A lot of relationship and marriages have sunk because of those dreaded four words! While communication is key in any relationship, dudes can be high strung by them.

Imagine yourself chilling in the house with the woman of your dreams, waiting for something important on TV such as football or your favourite TV series to start, and in she glides into the the sitting room with her face frowning and she utters those damning words.

8. “Football or me!”

This is one battle women will never win. Naturally, men are adrenaline junkies and sports provides that platform to roar, cheer, jump, shout, curse and such venting ways. While watching football, men bond, and yes, it is a great conversation starter.

After a week or even a couple of days sweating off at the fields (or office) football provides an opportunity to unwind.
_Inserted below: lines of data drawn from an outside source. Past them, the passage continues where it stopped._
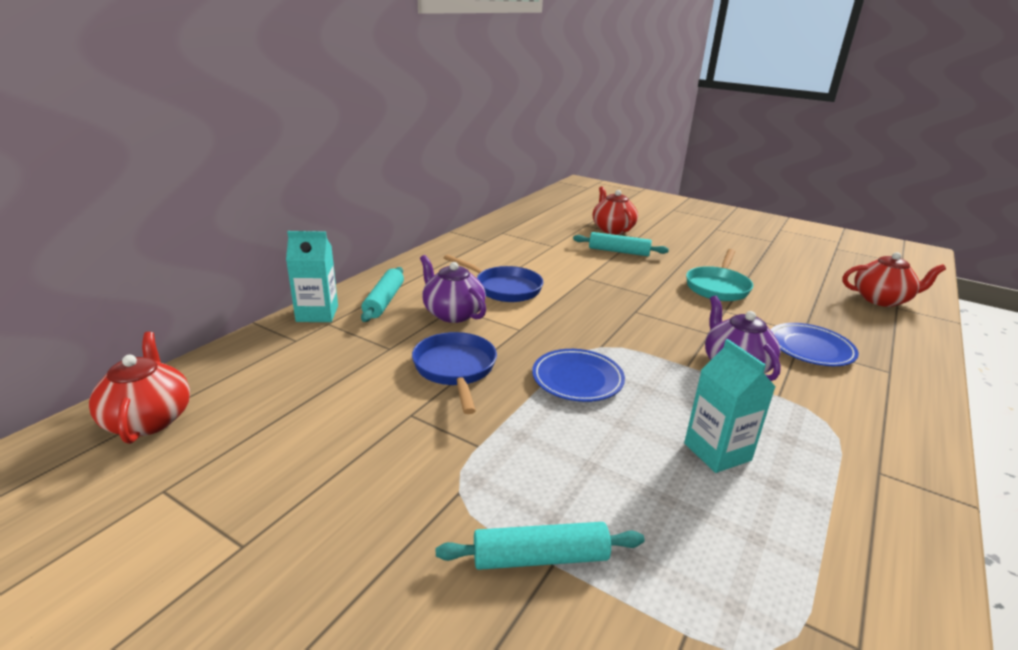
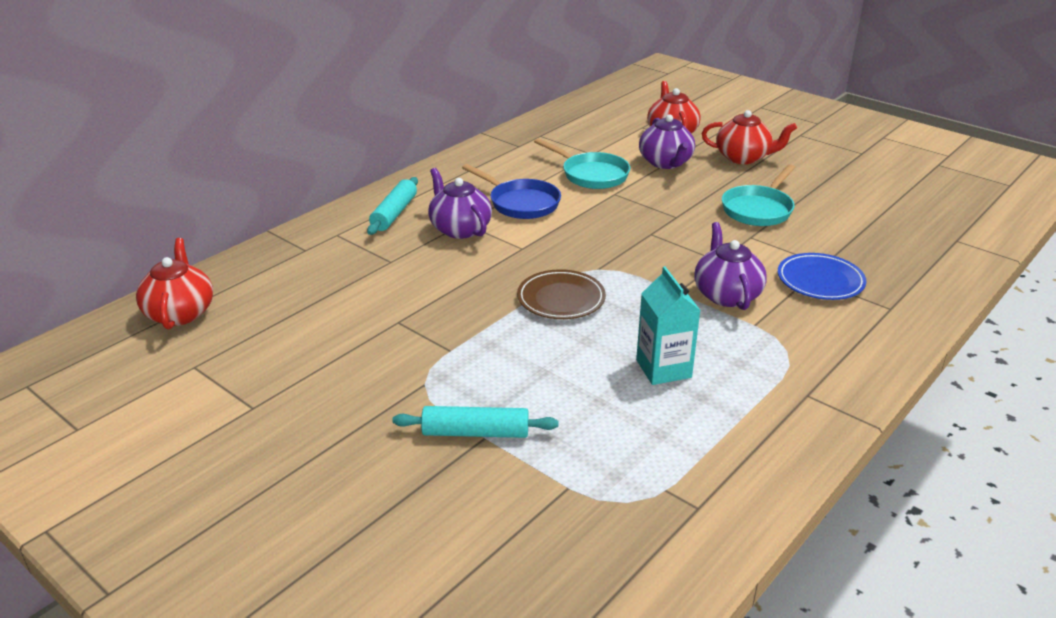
camera: 10 degrees right, 5 degrees up
(317, 314) = (328, 224): turquoise carton -> none
(455, 369) = (448, 284): blue pan -> none
(559, 262) = (591, 175): none -> turquoise pan
(577, 379) = (561, 299): blue plate -> brown plate
(619, 251) = (666, 163): turquoise rolling pin -> purple teapot
(881, 299) = (944, 230): red teapot -> red teapot (743, 157)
While it is not the most important thing in our lives, sports have that edge over a lot of things in life. I’m sure you have heard of this line before, she made me choose between football and her, I miss her pancakes!

9. Stop wasting money

It’s irritating when women insist on spending their money on things they want, but when it comes to men, it is wasting. Of course, I need the latest Fifa video game and don’t ask me if Ronaldo stopped scoring in Fifa 18 and if it is really a necessity.

10. I am not your mother

There are lines you don’t cross and one is the bond between a man and his mother. However, women have always uttered these blasphemous words in a state of anger.